Task>
Tally up the lines below that include the word "Mesh". Answer with the number alone.

Material shown>
####################
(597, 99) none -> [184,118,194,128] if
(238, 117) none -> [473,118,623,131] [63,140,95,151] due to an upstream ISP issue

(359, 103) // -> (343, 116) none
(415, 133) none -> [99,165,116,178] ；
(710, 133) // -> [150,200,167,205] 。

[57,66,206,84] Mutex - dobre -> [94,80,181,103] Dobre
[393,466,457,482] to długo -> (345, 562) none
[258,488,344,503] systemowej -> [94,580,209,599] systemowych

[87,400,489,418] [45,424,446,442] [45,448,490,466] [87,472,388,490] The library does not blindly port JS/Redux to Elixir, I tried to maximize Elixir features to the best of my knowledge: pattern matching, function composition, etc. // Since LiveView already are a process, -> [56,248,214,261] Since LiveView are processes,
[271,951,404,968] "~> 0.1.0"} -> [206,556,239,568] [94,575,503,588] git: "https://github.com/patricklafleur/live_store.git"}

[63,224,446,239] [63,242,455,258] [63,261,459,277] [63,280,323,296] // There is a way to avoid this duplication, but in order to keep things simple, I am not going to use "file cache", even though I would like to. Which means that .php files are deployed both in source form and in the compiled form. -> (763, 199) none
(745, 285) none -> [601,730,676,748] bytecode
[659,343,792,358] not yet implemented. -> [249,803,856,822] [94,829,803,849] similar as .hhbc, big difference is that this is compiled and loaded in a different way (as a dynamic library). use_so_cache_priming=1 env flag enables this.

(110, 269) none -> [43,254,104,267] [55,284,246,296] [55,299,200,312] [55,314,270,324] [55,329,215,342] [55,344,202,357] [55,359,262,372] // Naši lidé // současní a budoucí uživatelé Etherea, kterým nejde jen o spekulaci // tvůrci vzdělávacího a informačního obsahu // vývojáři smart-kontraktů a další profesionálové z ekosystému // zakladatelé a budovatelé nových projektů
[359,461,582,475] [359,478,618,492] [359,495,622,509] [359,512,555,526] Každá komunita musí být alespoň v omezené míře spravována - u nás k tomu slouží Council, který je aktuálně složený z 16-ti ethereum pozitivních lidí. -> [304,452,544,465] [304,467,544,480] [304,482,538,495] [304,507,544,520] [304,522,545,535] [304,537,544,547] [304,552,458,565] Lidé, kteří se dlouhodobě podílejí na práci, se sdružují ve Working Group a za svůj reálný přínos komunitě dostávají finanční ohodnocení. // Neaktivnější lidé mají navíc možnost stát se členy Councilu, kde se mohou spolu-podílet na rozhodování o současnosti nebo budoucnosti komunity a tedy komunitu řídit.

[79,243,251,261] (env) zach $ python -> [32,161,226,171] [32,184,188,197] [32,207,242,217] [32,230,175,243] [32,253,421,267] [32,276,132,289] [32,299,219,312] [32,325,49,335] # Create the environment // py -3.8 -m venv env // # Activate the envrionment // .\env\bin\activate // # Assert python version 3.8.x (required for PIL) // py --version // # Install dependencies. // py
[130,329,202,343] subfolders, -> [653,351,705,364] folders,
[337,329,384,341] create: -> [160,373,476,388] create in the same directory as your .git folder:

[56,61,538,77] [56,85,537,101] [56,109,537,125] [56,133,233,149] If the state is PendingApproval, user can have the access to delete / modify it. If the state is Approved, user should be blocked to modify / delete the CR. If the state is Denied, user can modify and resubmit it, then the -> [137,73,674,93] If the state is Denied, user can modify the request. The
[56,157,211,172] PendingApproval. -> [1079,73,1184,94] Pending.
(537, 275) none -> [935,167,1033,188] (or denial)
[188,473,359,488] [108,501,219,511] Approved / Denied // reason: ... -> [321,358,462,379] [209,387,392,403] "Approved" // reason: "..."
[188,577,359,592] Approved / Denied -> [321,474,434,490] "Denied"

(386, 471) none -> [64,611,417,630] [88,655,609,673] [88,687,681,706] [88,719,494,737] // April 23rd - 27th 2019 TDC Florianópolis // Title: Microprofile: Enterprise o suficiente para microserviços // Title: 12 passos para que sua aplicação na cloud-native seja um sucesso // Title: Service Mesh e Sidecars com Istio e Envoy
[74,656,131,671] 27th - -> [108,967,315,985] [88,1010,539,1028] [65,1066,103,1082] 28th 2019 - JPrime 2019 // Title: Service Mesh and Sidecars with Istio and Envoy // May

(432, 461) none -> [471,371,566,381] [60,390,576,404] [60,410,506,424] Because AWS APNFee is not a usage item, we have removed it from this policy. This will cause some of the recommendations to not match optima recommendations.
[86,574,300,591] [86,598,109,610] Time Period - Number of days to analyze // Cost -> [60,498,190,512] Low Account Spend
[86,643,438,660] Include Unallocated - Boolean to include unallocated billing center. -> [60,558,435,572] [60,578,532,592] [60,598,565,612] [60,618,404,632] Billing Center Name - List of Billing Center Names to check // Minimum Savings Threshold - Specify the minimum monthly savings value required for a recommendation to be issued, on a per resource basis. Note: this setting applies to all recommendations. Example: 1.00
####################
Written reply>
2